La monarca británica trajo como ofrenda una cesta de productos biológicos, “cultivados en Palacio”, que incluía desde miel y jugo de manzana, hasta una buena botella de Whisky escocés. “Confío en que no reciba a menudo este tipo de regalos”, comentó Isabel II dándose importancia, a lo que su Santidad respondió con un “queremos que se sienta como en su casa”.

Por su parte, el Papa Francisco regaló a la reina un mapa mundi con una cruz de plata para su bisnieto, hijo de los duques de Cambridge, con el que comparte nombre de pila.
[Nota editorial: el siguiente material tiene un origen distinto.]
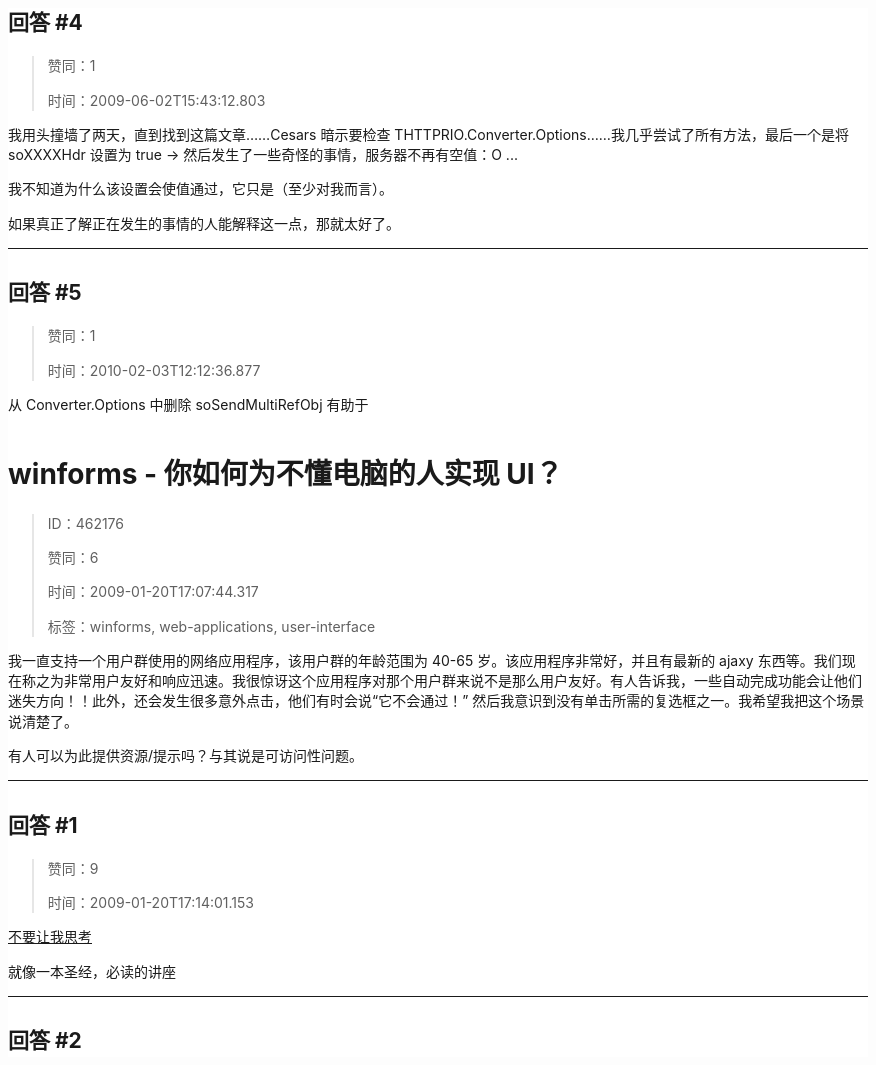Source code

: ## 回答 #4

> 赞同：1
> 
> 时间：2009-06-02T15:43:12.803

我用头撞墙了两天，直到找到这篇文章……Cesars 暗示要检查 THTTPRIO.Converter.Options……我几乎尝试了所有方法，最后一个是将 soXXXXHdr 设置为 true -> 然后发生了一些奇怪的事情，服务器不再有空值：O ...

我不知道为什么该设置会使值通过，它只是（至少对我而言）。

如果真正了解正在发生的事情的人能解释这一点，那就太好了。

* * *

## 回答 #5

> 赞同：1
> 
> 时间：2010-02-03T12:12:36.877

从 Converter.Options 中删除 soSendMultiRefObj 有助于

# winforms - 你如何为不懂电脑的人实现 UI？

> ID：462176
> 
> 赞同：6
> 
> 时间：2009-01-20T17:07:44.317
> 
> 标签：winforms, web-applications, user-interface

我一直支持一个用户群使用的网络应用程序，该用户群的年龄范围为 40-65 岁。该应用程序非常好，并且有最新的 ajaxy 东西等。我们现在称之为非常用户友好和响应迅速。我很惊讶这个应用程序对那个用户群来说不是那么用户友好。有人告诉我，一些自动完成功能会让他们迷失方向！！此外，还会发生很多意外点击，他们有时会说“它不会通过！” 然后我意识到没有单击所需的复选框之一。我希望我把这个场景说清楚了。

有人可以为此提供资源/提示吗？与其说是可访问性问题。

* * *

## 回答 #1

> 赞同：9
> 
> 时间：2009-01-20T17:14:01.153

[不要让我思考](https://rads.stackoverflow.com/amzn/click/com/0789723107)

就像一本圣经，必读的讲座

* * *

## 回答 #2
Además, le ha obsequiado con un facsímile de un decreto del año 600 que extiende el culto a San Eduardo, rey de Inglaterra que fue conocido como 'el Confesor'.

Malvinas, tema tabú

No hubo mención alguna al tema que ha tensionado en el último año las relaciones entre Buckingham y el Vaticano, que no es otro que el de las islas Malvinas (en boca del Papa Francisco) o las Falkland Islands (si lo menciona la Reina). El Sumo Pontífice mantuvo recientemente un encuentro con la presidenta argentina Cristina Kirchner, que le pidió que intercediera entre el Gobierno de Buenos Aires y el de Londres en tan espinoso asunto.
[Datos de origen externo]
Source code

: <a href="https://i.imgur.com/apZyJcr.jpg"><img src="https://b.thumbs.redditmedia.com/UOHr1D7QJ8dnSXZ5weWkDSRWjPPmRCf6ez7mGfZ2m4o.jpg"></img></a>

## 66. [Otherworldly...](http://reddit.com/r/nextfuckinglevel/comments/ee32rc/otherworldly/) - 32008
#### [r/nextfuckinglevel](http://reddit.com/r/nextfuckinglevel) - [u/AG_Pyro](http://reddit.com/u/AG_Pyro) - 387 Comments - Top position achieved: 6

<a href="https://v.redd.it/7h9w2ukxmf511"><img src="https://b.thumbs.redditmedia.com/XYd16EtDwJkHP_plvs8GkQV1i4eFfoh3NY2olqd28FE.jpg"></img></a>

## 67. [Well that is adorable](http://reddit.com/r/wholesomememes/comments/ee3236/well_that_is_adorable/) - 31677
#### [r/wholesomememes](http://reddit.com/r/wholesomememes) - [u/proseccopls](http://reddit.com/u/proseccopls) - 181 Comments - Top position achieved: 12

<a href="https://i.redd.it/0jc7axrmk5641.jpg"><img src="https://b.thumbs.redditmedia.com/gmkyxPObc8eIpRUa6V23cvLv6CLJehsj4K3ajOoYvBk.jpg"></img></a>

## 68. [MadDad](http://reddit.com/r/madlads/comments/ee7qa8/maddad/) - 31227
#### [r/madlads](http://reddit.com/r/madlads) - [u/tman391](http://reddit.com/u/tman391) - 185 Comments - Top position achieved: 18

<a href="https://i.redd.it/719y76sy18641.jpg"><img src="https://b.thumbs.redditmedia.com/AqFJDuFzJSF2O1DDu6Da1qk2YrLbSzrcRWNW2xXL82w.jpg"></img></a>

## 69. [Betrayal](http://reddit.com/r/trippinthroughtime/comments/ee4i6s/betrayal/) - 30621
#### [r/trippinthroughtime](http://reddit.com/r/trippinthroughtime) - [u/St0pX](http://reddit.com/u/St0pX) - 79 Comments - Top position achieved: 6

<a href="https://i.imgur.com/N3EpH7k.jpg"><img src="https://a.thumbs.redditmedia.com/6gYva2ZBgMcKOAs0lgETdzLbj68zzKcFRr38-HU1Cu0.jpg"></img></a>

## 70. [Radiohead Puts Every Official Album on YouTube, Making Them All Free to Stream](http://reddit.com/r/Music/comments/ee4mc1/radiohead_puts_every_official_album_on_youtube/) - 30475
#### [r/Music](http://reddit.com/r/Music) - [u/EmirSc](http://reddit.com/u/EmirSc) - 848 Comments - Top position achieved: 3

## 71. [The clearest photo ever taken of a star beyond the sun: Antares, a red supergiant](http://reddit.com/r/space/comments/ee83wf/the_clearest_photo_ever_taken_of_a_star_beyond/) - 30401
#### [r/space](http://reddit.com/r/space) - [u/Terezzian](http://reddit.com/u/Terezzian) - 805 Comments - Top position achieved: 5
El Papa Francisco, que hace unos años como arzobispo de Buenos Aires pedía públicamente que el archipiélago volviera a ser argentino, ha tenido que moderar su postura al respecto y adoptar la neutralidad del Vaticano. “La Santa Sede ha sido clara con nosotros respecto a su neutralidad en el conflicto”, afirman fuentes diplomáticas británicas.

100 años de relaciones con la Santa Sede

La reina Isabel II no se prodiga en los viajes al extranjero, y mucho menos en el mes de abril, cuando celebra su cumpleaños. Su último viaje oficial tuvo lugar en 2011, cuando visitó Australia, y en la agenda para este año solo figura otro viaje pendiente, el que la llevará a Francia en junio para rememorar los 70 años del desembarco de Normandía.

Se trata del séptimo encuentro que ha mantenido la reina con un Sumo Pontífice, y que coincide con el centenario del restablecimiento de relaciones cordiales entre Reino Unido y la Santa Sede tras siglos de cisma. Anteriormente, mantuvo audiencias con Pío XII (1951), Juan XXIII (1961), Juan Pablo II (1980, 1982 y 2000) y Benedicto XVI (2010).